[REQUEST] Print the stretch of the American Lithium announcement below that begins with the words "December 1, 2016, Vancouver, British" and ends with "in Washoe county.", copied word for word.

[PROVIDED PASSAGE]

December 1, 2016, Vancouver, British Columbia, – American Lithium Corp. (TSXV: LI)(OTCQB: LIACF) (Frankfurt: 5LA; WKN: A2AHEL) (“American Lithium” or the “Company”), is pleased to announce that the Company anticipates the closing of the Clayton Valley acquisition announced November 15, 2016, prior to year-end.
The acquisition consists of a total of over 41,850 acres in the Clayton Valley Basin in three separate property packages, all of which is deemed prospective for lithium brines and/or lithium clay potential. This new acreage complements the Company’s current landholdings of 1,078 net acres in the Clayton Valley and the 18,552 contiguous acres (7,508 hectares) in Fish Lake Valley, as well as the 2,240-acre (907 hectares) San Emidio project in Washoe county.

[MATERIAL SUPPLIED]

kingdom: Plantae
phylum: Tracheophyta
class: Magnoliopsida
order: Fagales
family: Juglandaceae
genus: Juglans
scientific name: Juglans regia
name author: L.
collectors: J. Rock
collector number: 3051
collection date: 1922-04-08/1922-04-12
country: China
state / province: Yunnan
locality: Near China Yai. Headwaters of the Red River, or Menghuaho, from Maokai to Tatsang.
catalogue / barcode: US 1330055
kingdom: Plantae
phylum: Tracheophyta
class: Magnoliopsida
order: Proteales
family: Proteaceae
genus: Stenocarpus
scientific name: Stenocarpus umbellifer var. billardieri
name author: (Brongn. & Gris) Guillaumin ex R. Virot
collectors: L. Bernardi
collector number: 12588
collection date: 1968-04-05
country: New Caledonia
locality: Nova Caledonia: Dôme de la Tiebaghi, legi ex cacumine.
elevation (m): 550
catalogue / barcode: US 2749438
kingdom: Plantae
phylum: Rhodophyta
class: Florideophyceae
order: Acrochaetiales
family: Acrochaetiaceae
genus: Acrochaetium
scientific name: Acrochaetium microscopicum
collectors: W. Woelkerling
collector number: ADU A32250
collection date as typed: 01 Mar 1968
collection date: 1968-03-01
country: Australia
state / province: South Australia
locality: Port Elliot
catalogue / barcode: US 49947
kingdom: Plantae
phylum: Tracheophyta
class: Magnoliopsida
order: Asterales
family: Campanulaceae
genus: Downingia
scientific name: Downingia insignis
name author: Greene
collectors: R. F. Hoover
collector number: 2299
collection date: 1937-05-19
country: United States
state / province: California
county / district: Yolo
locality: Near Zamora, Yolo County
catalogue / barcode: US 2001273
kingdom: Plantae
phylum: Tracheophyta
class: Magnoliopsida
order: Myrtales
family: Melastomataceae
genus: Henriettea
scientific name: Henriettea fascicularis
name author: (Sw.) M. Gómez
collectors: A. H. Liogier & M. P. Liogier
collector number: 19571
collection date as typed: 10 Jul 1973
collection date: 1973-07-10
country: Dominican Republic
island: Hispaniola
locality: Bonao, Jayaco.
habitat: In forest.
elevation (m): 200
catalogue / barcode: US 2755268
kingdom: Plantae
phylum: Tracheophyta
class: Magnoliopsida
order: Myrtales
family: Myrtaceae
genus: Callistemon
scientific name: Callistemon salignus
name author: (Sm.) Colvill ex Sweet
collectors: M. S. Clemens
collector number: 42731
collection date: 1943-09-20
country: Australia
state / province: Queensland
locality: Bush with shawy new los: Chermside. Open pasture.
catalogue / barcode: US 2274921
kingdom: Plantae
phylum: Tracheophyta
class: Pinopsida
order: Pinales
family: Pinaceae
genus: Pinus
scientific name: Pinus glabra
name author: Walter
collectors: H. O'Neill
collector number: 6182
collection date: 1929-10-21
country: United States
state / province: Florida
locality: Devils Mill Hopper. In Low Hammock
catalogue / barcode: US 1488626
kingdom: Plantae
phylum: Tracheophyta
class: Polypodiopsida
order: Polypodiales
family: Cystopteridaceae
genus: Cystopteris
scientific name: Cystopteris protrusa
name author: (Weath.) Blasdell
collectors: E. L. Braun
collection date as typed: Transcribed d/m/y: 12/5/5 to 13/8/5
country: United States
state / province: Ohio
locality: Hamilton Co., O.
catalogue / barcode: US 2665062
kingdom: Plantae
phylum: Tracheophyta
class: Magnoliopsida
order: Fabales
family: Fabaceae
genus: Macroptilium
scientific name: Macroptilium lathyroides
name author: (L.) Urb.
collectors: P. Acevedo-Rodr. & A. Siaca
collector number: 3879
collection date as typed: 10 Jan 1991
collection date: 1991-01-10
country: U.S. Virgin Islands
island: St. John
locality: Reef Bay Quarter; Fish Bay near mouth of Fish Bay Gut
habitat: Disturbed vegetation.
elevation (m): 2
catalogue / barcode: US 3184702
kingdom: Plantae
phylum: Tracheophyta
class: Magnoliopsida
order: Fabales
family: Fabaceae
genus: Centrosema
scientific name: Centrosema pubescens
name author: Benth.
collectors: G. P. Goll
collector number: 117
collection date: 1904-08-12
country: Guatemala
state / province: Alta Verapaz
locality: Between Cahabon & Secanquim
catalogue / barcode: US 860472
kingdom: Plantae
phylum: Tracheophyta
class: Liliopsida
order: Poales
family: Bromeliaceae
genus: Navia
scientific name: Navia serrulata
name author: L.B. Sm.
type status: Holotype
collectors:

[IN RESPONSE]
December 1, 2016, Vancouver, British Columbia, – American Lithium Corp. (TSXV: LI)(OTCQB: LIACF) (Frankfurt: 5LA; WKN: A2AHEL) (“American Lithium” or the “Company”), is pleased to announce that the Company anticipates the closing of the Clayton Valley acquisition announced November 15, 2016, prior to year-end.
The acquisition consists of a total of over 41,850 acres in the Clayton Valley Basin in three separate property packages, all of which is deemed prospective for lithium brines and/or lithium clay potential. This new acreage complements the Company’s current landholdings of 1,078 net acres in the Clayton Valley and the 18,552 contiguous acres (7,508 hectares) in Fish Lake Valley, as well as the 2,240-acre (907 hectares) San Emidio project in Washoe county.